» THE DATA
=== Section Start ===

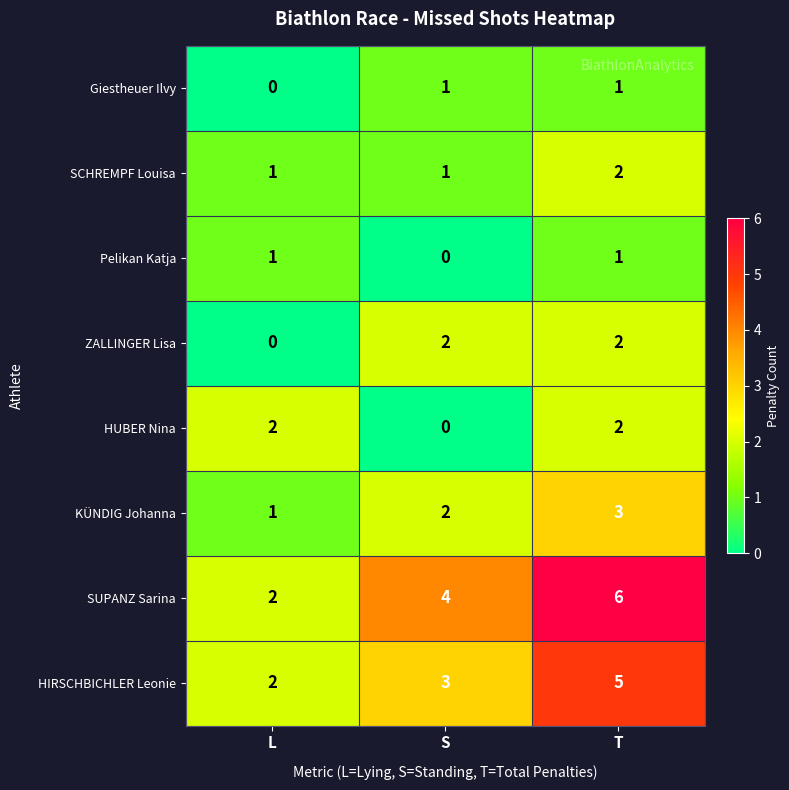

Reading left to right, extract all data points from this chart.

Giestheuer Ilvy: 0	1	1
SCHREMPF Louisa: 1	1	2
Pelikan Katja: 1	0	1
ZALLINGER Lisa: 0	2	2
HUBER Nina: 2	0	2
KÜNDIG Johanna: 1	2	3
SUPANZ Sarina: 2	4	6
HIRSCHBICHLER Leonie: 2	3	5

=== Section End ===
=== Section Start ===

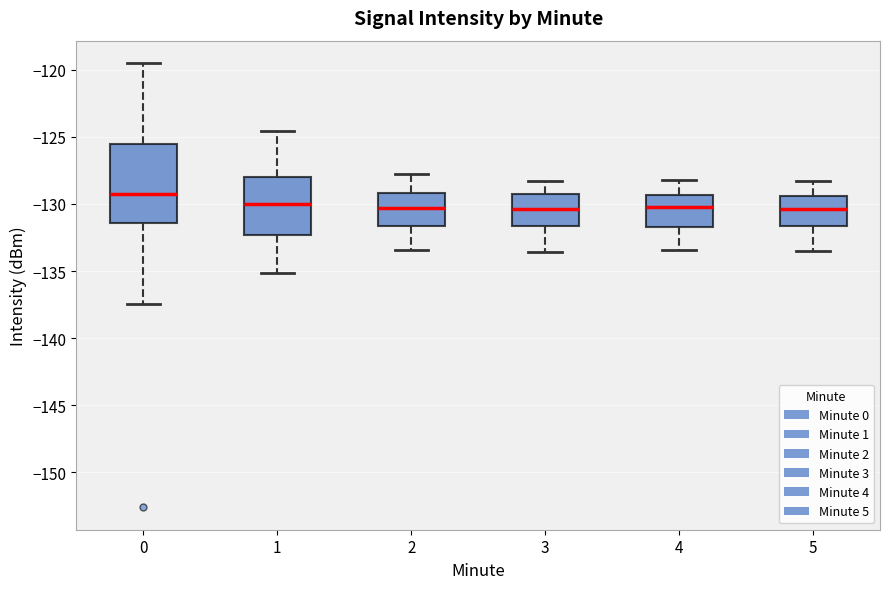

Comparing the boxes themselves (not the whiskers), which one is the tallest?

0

=== Section End ===

» ACTION ITEM
Count the lines in the records that contain the string "Reading", matching case exactly. Give only the number.

» EXERCISE ANSWER
1